We know what true love is. Love itself was seen in its highest form when the Son of God gave Himself to die on the cross. Cain is a type of hate; Christ is love. Cain took his brother’s life to benefit himself; Christ laid down His own life to benefit his enemies. Our Lord’s death on the cross involved not only His physical death, but also abandonment from God because of human sin laid on Him. One’s ego must be crucified and self must be denied for the benefit of one’s brother. There may even come a time we may have to die for our brethren. True Christians do not hate and murder; instead they show love and try to help others. This is because of the new nature that is implanted at the new birth.

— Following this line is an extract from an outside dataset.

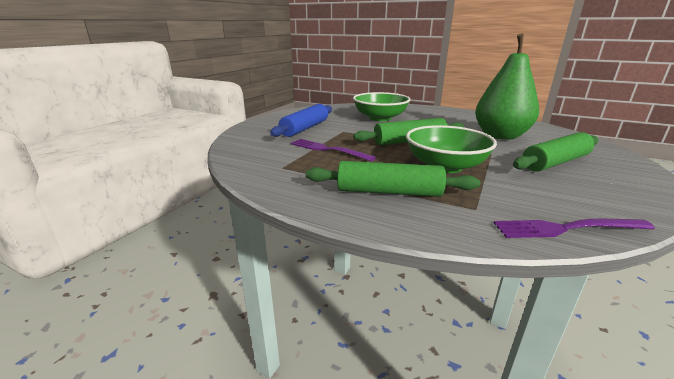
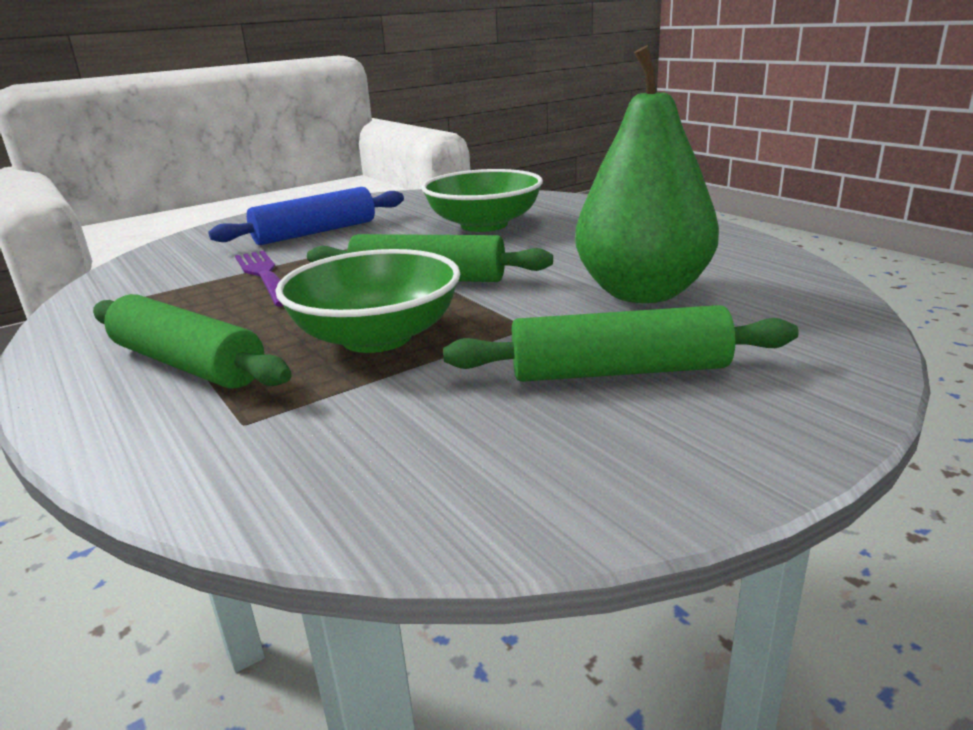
camera: 30 degrees right, 0 degrees up
purple fork [494,219,655,238] -> none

Love must be practical. It is easier to do great things where all can see than to do the "little things", facing day by day the petty sacrifices and self-denials which no one notices and no one applauds. John tells us we are to be compassionate toward all of our brothers. We are not to express or love merely by word or by the tongue. He does not condemn kind words which are comforting and cheering, but warm words should be accompanied by warm deeds.

 

5) THE WITNESS OF THE SPIRIT (1 John 3:19-24)

If we have true love to other, we manifest it by a readiness to make personal sacrifices to do good to others. We are not deceived in what we profess to be, that is, that we are true Christians. A true Christian does not attempt to conceal the fact that there is much that his heart and conscience might justly accuse him of. But when he examines, he finds evidence that he is a child of God, and he is persuaded that all is well and all will be well and that he has nothing to fear. In whatever our heart condemns us, we shall quiet it with the assurance that we are in the hands of God who is greater than our heart. Who surpasses man in love and compassion. God’s omniscience is linked with His love and compassion and He knows every secret of our hearts. He knows our sins, but He also knows our temptations, our struggles, our sorrow, and our love.

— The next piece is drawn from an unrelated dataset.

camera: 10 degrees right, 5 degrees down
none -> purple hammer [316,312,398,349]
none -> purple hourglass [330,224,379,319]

The heart attitude of a saint is that as far as he knows he has no unconfessed sin in his life, has nothing between himself and the Lord Jesus and is yielded habitually to the Holy Spirit and living in close fellowship with his Lord. Thus we will have boldness toward God in our prayers. We pray continually, with confidence that our prayers will be answered. The answer may not always be in the form that we expect, but it will be better. There are two reasons why we receive answers to our prayers regularly:

  1. We observe or obey His commandments, which are prescribed in accordance with His will for us in this day of grace
  2. We practice regularly those things that are pleasing in His sight.

When one obeys His commandments and practices regularly those thing that are pleasing to Him, that person’s heart will not condemn him thus he has confidence toward God.

Saints had already believed on the name of Jesus Christ for their entrance into salvation, but now in their saved state they were to believe all that the Bible states is true of our Lord and this requires a heart submission to Him personally. This is living faith. This involves one to love Him with all their heart, mind, and soul and to love one another "as He gave us commandment." He that obeys His commandments abides in God and God in him. We abide in God and God abides in us through the Holy Spirit. The Holy Spirit bears witness with our spirit and this ought to motivate us to be obedient to the Lord. The "Christian" who claims to be born of God, but who repeatedly disobeys the Word and has no desire to please God, ought to examine his heart to see if he really is a child of God.

  1. Why does one who has been born of God not habitually practice sin?
  2. What four things does "loveth" refer to?
  3. What does the example of Cain tell us?
  4. What is true love and what example do we have of it?
  5. Is love merely a pat on the back and an "I’ll pray for you, brother" or is it more?
  6. Do we consider ourselves to be perfectly sinless?
  7. What should be our attitude toward sin in our lives
  8. Why do we receive answers to our prayers?
  9. How is it that God can abide in us?
  10. What should be the attitude and action of someone who thinks himself to be a Christian but who lives a lifestyle of sin?